ある地方の高校の弱小演劇部、そこに新任教員がやってきて、全国大会を目指すことになります。
まさに王道の部活小説であり、青春小説。
2015年には映画化もされ、もしかして知っている人もいるかもしれませんね。
ですがこの小説、単に王道であるだけではなく、とにかく細部のリアリティがすごいのです。
作者である平田オリザは劇作家。
ですからその経験がいたるところに顔を出し、
読者は演劇ってこういうものなんだ、という驚きに打たれることになるでしょう。
で、この演劇部が上演するのが、課題図書の3冊目、宮澤賢治『銀河鉄道の夜』。
(試験に出るのは「銀河鉄道の夜」という作品だけです。

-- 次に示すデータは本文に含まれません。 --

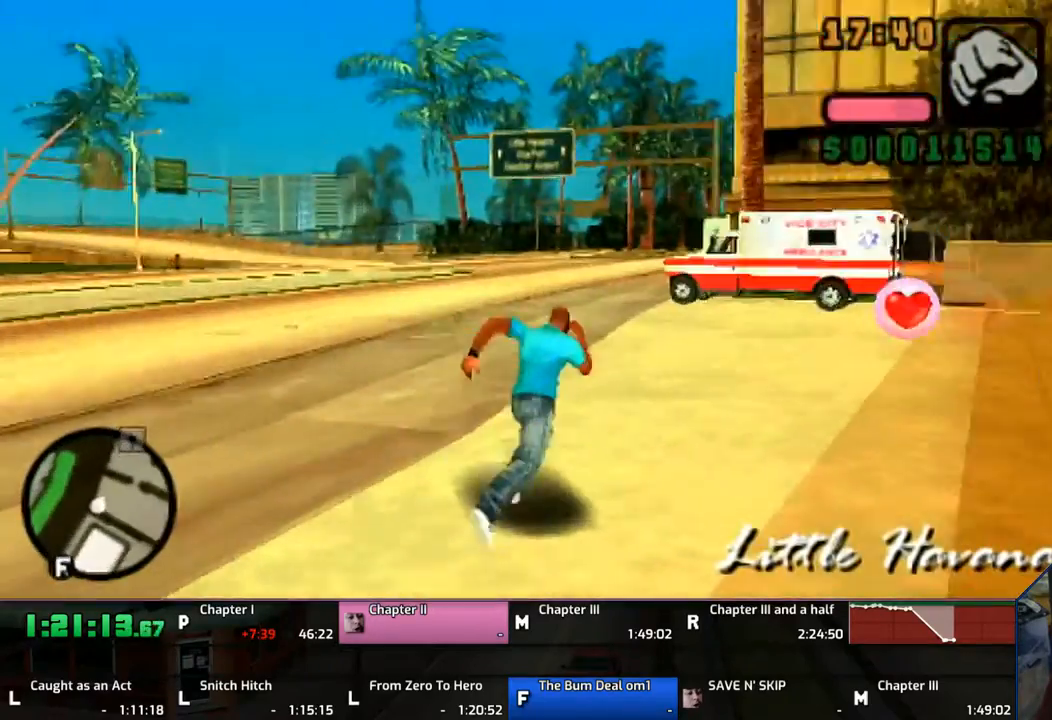
{"buttons": ["CROSS", "L1"], "left_stick": "up", "right_stick": "center", "events": []}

)
まだ読んでいない人がいたら、これはぜひ読んでおきましょう。
この『銀河鉄道の夜』、さまざまな作品におけるイメージの源泉になっているのです。
たとえば宮崎駿『千と千尋の神隠し』の海原鉄道。
このシーンは、宮﨑版『銀河鉄道の夜』と呼ばれています。
同じアニメーションでいえば、登場人物を猫に置き換えた
杉井ギサブロー監督による『銀河鉄道の夜』も名作です。
これは宮澤賢治の原作をますむらひろしが漫画にし、
それをアニメ化したものですが、
宮澤賢治研究者もこぞって絶賛した作品となっています。
細野晴臣の音楽も素晴らしく、
小説を読んだら、こちらのアニメーションもぜひ観てください。
今回の課題図書はバラエティに富んだ3冊になっています。
勉強の合間に楽しんでくださいね。